Where the regulatory line currently sits
Per Cointelegraph’s report, the GENIUS Act itself already reserves a state-oversight path for issuers under $10 billion — so this isn’t a case of “explicitly banned,” but rather a explicitly permitted, implementation rules pending gray zone. The core dispute is whether Treasury will let this path exist in name only when it comes to actual enforcement.
For Asia-Pacific users, this US rule carries limited direct binding force. If you’re more concerned with the compliance baseline in your own region, see our US Compliance Guide for the licensing logic behind dollar-stablecoin issuers, as well as the Hong Kong Compliance Guide and Singapore Compliance Guide — Asia-Pacific issuers tend to anchor to licenses from these two jurisdictions, and feel the second-order effects of US rules far more than direct ones.
Key milestones worth watching next
- Treasury’s formal response to the Lummis-led letter: Whether it commits to making the state-level path operable is the first clear signal.
- Publication of GENIUS Act implementation draft rules: How the draft defines “substantially similar” state versus federal law will determine how many small and mid-sized issuers can take the state path.
- Compliance status statements from dollar-stablecoin issuers like Circle / PayPal: Whichever path — federal or state — they choose will likely surface in announcements first.
- Changes to US-based issuers’ asset whitelists: Whether Coinbase or Crypto.com adjust which stablecoins they support is the step users can most directly observe.
Editorial recommendations
- Users holding MPCard and settling in USDT: no action needed.

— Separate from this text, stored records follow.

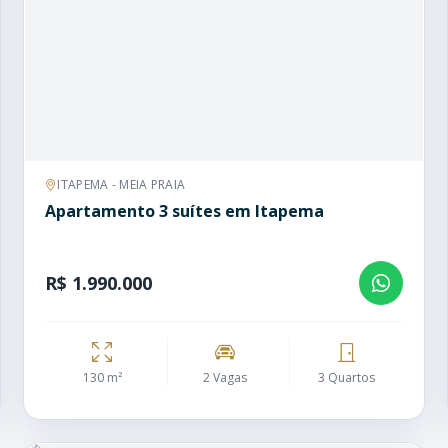
ITAPEMA - MEIA PRAIA
Apartamento 3 suítes em Itapema
R$ 1.990.000
130 m²
2 Vagas
3 Quartos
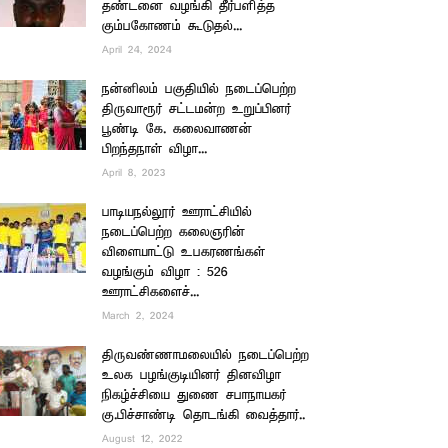
தண்டனை வழங்கி தீர்பளித்த
கும்பகோணம் கூடுதல்...
April 24, 2024
நன்னிலம் பகுதியில் நடைப்பெற்ற
திருவாரூர் சட்டமன்ற உறுப்பினர்
பூண்டி கே. கலைவாணன்
பிறந்தநாள் விழா...
April 8, 2023
பாடியநல்லூர் ஊராட்சியில்
நடைப்பெற்ற கலைஞரின்
விளையாட்டு உபகரணங்கள்
வழங்கும் விழா : 526
ஊராட்சிகளைச்...
March 2, 2024
திருவண்ணாமலையில் நடைப்பெற்ற
உலக பழங்குடியினர் தினவிழா
நிகழ்ச்சியை துணை சபாநாயகர்
கு.பிச்சாண்டி தொடங்கி வைத்தார்..
August 12, 2022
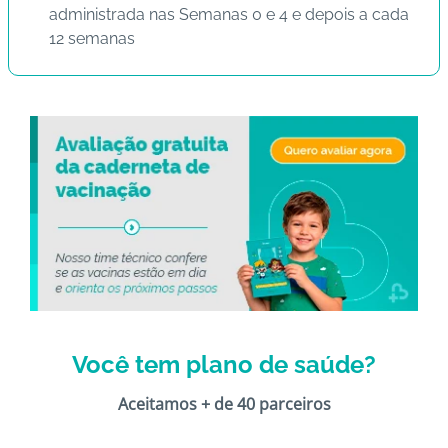
administrada nas Semanas 0 e 4 e depois a cada
12 semanas
Você tem plano de saúde?
Aceitamos + de 40 parceiros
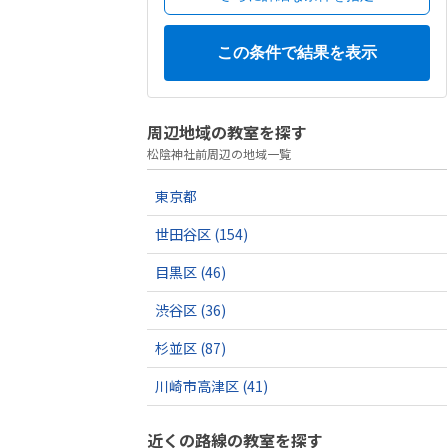
周辺地域の教室を探す
松陰神社前周辺の地域一覧
東京都
世田谷区
(154)
目黒区
(46)
渋谷区
(36)
杉並区
(87)
川崎市高津区
(41)
近くの路線の教室を探す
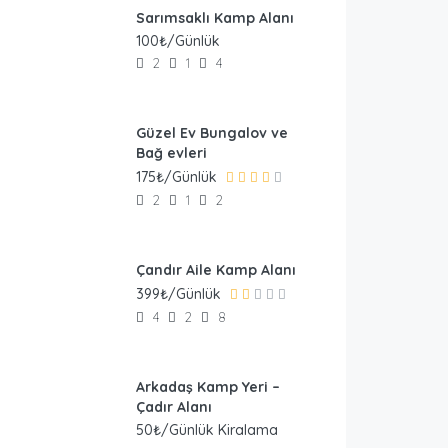
Sarımsaklı Kamp Alanı
100₺/Günlük
2
1
4
Güzel Ev Bungalov ve
Bağ evleri
175₺/Günlük
2
1
2
Çandır Aile Kamp Alanı
399₺/Günlük
4
2
8
Arkadaş Kamp Yeri –
Çadır Alanı
50₺/Günlük Kiralama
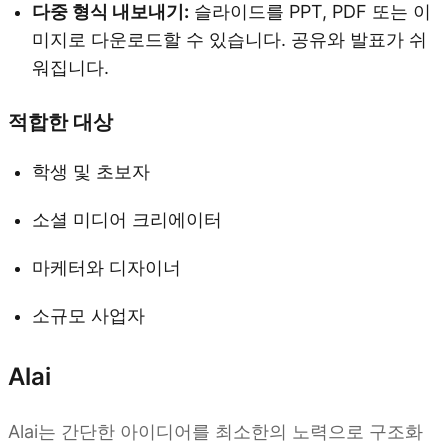
다중 형식 내보내기:
슬라이드를 PPT, PDF 또는 이
미지로 다운로드할 수 있습니다. 공유와 발표가 쉬
워집니다.
적합한 대상
학생 및 초보자
소셜 미디어 크리에이터
마케터와 디자이너
소규모 사업자
Alai
Alai는 간단한 아이디어를 최소한의 노력으로 구조화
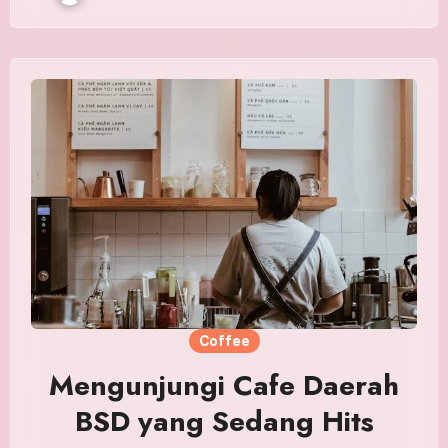
Coffee
Mengunjungi Cafe Daerah
BSD yang Sedang Hits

This letter doesn’t touch USDT, and your top-up and spending paths are unaffected. If you’re currently choosing a card, check our 2026 Top 5 comparison before deciding.

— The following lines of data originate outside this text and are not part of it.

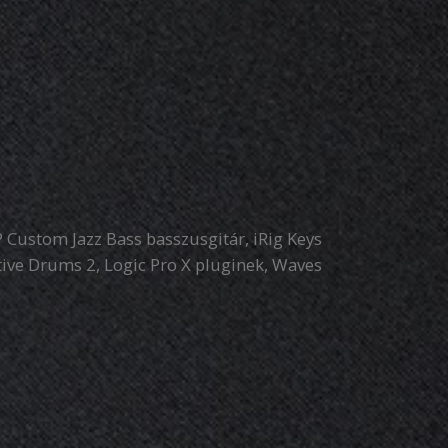
 Custom Jazz Bass basszusgitár, iRig Keys
tive Drums 2, Logic Pro X pluginek, Waves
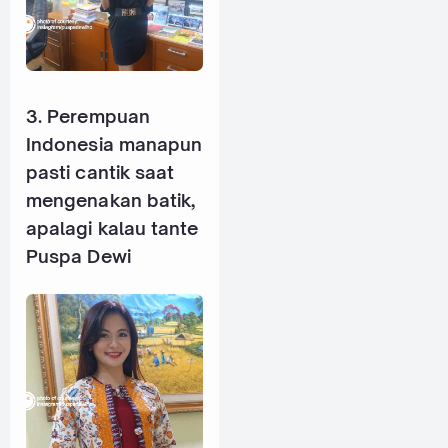
3. Perempuan
Indonesia manapun
pasti cantik saat
mengenakan batik,
apalagi kalau tante
Puspa Dewi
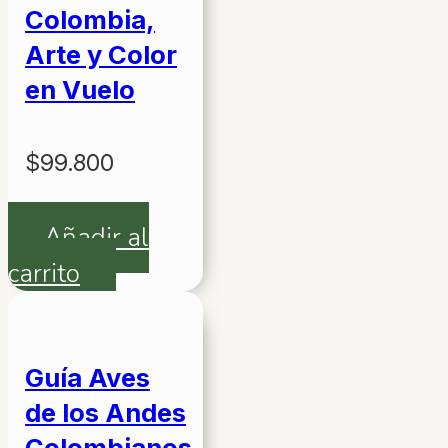
Colombia,
Arte y Color
en Vuelo
$
99.800
Añadir al
carrito
Guía Aves
de los Andes
Colombianos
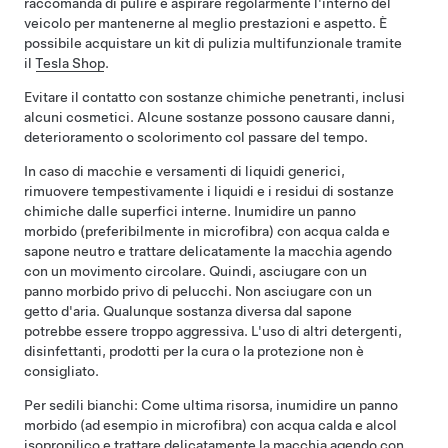
raccomanda di pulire e aspirare regolarmente l'interno del
veicolo per mantenerne al meglio prestazioni e aspetto. È
possibile acquistare un kit di pulizia multifunzionale tramite
il
Tesla Shop
.
Evitare il contatto con sostanze chimiche penetranti, inclusi
alcuni cosmetici. Alcune sostanze possono causare danni,
deterioramento o scolorimento col passare del tempo.
In caso di macchie e versamenti di liquidi generici,
rimuovere tempestivamente i liquidi e i residui di sostanze
chimiche dalle superfici interne. Inumidire un panno
morbido (preferibilmente in microfibra) con acqua calda e
sapone neutro e trattare delicatamente la macchia agendo
con un movimento circolare. Quindi, asciugare con un
panno morbido privo di pelucchi. Non asciugare con un
getto d'aria. Qualunque sostanza diversa dal sapone
potrebbe essere troppo aggressiva. L'uso di altri detergenti,
disinfettanti, prodotti per la cura o la protezione non è
consigliato.
Per sedili bianchi: Come ultima risorsa, inumidire un panno
morbido (ad esempio in microfibra) con acqua calda e alcol
isopropilico e trattare delicatamente la macchia agendo con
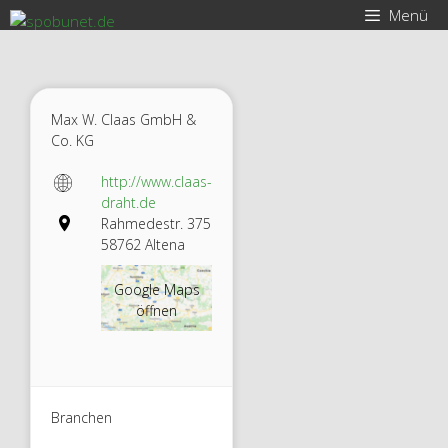
Zum
Menü
Inhalt
springen
Max W. Claas GmbH &
Co. KG
http://www.claas-
draht.de
Rahmedestr. 375
58762 Altena
Google Maps
öffnen
Branchen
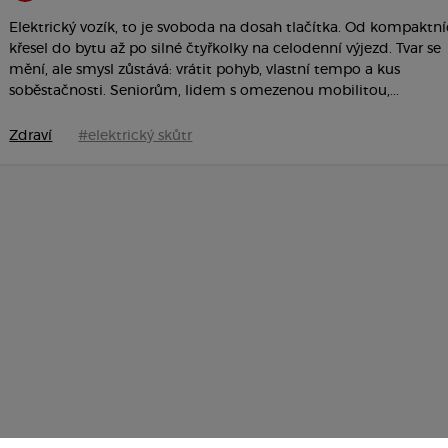
Elektrický vozík, to je svoboda na dosah tlačítka. Od kompaktn
křesel do bytu až po silné čtyřkolky na celodenní výjezd. Tvar se
mění, ale smysl zůstává: vrátit pohyb, vlastní tempo a kus
soběstačnosti. Seniorům, lidem s omezenou mobilitou,...
Zdraví
#elektrický skůtr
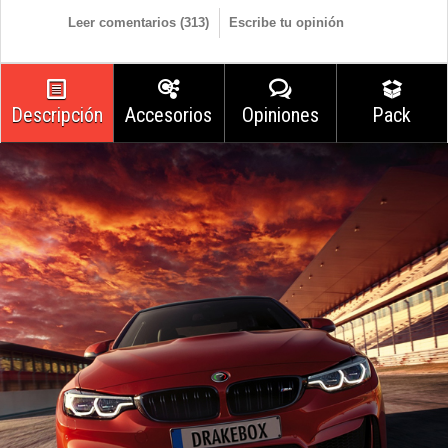
Leer comentarios (
313
)
Escribe tu opinión
Descripción
Accesorios
Opiniones
Pack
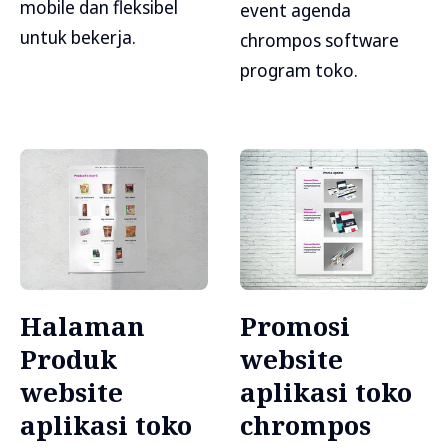
mobile dan fleksibel
event agenda
untuk bekerja.
chrompos software
program toko.
Halaman
Promosi
Produk
website
website
aplikasi toko
aplikasi toko
chrompos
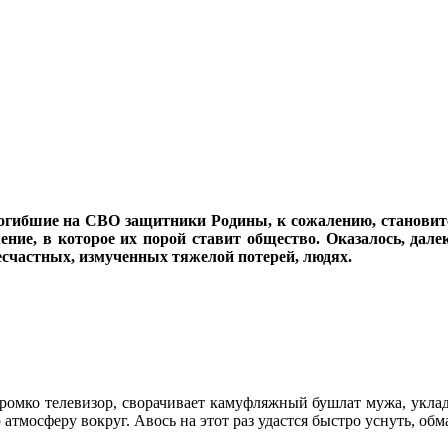
погибшие на СВО защитники Родины, к сожалению, становитс
ение, в которое их порой ставит общество. Оказалось, дале
несчастных, измученных тяжелой потерей, людях.
громко телевизор, сворачивает камуфляжный бушлат мужа, уклады
ю атмосферу вокруг. Авось на этот раз удастся быстро уснуть, 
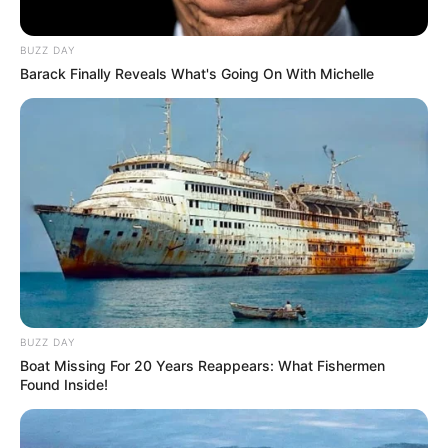
BUZZ DAY
Barack Finally Reveals What's Going On With Michelle
BUZZ DAY
Boat Missing For 20 Years Reappears: What Fishermen
Found Inside!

- Users paying dollar subscriptions (ChatGPT, Cursor) with USDC: stay put and watch for Circle announcements. There’s no reason to switch stablecoins right now — this is a slow-moving variable, not an emergency. For subscription payment details, see our ChatGPT Plus top-up scenario.
- US/dollar users planning to apply for Coinbase Card or Crypto.com Visa: proceed as normal, but add “which stablecoins the issuer supports” to your checklist — that’s exactly the item most likely to shift once implementation rules land.
Bottom line: regulation is moving toward “how to implement,” which is a good thing — it makes the rules clearer, but we’re still in the procedural bargaining phase. For most USDT card users, the right move today is to keep watching and hold off on action.